I attended numerous international events, such as the International Actuarial Association meetings and the North American Actuarial Council meetings. I also attended various actuarial meetings of other organizations. Two things came from that. One is that most actuarial associations are dealing with some of the same issues we are, such as what to do with education, emerging areas of practice, member engagement, and volunteer management. A benefit of these meetings was sharing ideas on these initiatives. The other thing was that I built good relationships with leaders from other organizations.

6. Where do you see the CIA in the next five years?

I see a restructured CIA that is more effective. Also, progress on member engagement, volunteer management, and other initiatives. Regarding volunteers, I see younger members more involved with the CIA. I expect we will make progress in being more involved in emerging areas such as big data and banking. On the continuing education side, there will be more and more webcasts and live streaming of sessions from meetings. We have a great profession and it will only become greater.

7. What do you think is the biggest challenge facing the actuarial profession (in Canada and internationally)? How is the CIA positioned to address this issue?

The profession is facing challenges from other practitioners, such as people working in big data. We will always have our core jobs in insurance and pensions but even there we may see more people doing actuarial-type work who are not actuaries. The advantage we have is that we are well respected by regulators and other stakeholders; that should help. The CIA is making progress in getting more involved with big data and maybe areas like banking, and, again, actuaries are well respected within Canada. Our designation is also recognized internationally and we have many members working outside Canada.

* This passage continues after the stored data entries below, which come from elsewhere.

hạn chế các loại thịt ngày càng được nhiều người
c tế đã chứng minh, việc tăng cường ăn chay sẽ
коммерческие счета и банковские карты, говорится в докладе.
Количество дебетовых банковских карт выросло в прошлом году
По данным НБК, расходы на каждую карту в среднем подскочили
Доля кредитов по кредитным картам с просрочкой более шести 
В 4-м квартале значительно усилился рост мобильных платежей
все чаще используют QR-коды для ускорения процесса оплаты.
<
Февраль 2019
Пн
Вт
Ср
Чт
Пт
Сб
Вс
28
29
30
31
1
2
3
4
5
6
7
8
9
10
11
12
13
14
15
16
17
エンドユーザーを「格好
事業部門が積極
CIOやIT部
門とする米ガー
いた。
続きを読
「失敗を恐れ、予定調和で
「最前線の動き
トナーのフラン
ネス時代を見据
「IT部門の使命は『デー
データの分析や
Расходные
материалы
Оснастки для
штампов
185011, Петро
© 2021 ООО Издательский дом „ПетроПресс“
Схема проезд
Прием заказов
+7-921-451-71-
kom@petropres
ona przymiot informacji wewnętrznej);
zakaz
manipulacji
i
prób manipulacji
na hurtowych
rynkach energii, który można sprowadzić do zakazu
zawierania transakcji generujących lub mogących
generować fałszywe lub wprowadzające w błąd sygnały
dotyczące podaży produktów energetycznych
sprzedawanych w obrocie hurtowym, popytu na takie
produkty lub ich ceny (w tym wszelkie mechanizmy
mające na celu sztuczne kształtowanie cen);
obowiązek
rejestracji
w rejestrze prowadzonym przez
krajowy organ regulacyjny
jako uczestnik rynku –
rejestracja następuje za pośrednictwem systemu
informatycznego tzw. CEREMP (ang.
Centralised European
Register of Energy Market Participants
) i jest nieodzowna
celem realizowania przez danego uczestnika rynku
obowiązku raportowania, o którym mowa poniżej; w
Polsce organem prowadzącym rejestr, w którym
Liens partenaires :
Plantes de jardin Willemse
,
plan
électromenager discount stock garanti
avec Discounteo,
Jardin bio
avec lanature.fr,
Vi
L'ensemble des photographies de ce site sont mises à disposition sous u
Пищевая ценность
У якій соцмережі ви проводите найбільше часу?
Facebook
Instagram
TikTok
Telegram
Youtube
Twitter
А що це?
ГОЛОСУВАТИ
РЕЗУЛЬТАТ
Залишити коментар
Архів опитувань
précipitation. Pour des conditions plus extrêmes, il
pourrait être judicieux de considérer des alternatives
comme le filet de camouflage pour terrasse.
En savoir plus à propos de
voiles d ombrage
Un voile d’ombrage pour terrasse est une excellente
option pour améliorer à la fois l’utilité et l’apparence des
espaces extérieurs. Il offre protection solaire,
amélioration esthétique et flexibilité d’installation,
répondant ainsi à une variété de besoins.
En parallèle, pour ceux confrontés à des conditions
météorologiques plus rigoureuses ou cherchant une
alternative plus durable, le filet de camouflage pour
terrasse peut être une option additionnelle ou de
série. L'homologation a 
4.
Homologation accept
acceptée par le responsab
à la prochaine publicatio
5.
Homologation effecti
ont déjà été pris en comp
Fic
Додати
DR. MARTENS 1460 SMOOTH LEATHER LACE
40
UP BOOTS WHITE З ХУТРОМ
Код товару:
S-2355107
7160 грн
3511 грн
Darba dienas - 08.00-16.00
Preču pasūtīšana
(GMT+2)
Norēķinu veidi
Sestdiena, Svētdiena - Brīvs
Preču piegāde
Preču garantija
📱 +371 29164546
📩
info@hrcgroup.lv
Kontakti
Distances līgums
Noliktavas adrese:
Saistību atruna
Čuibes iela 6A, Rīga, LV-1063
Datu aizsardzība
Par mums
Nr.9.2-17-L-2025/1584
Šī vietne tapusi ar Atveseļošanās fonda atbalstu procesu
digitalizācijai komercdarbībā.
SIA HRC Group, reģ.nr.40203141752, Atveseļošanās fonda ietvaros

8. At the start of your term, one of your goals was better communication and increased member engagement. Describe some of the initiatives undertaken to improve these things and what needs to continue.

On the engagement side, we are measuring engagement at the member level, employer level, and by practice area. We also ran a series of focus groups to get direct input from our members. We have developed a strategy to improve engagement. For example, we recently hosted an event in Toronto (Live Mic with Dave and Sharon) for members to field questions and get their opinions. As a result, we plan to have more of these events. On the communication side, we are implementing a new client management system that will allow us to tailor communications. We also plan to step back and review our communications, website, etc.

9. Do you feel you had a successful year as President and, assuming you did, what led to that success?

Yes, I do. Much was accomplished and groundwork has been established for more success. As mentioned, everything being done involves Head Office staff and they are very dedicated and worked hard to help with our objectives. Our volunteers are the heart and soul of the CIA and also provided excellent support. Our Board did a great job setting direction and making important decisions. It helped a great deal that in early 2015 the Board revised our strategy to provide a blueprint for our direction. I also received good advice and support from our leadership team. The amount of dedication from all levels within the CIA is truly amazing, making it a great organization.

10. Any advice for the new President?

Yes, have fun. It’s a great ride.

Dave Dickson, FCIA, is President of the Canadian Institute of Actuaries.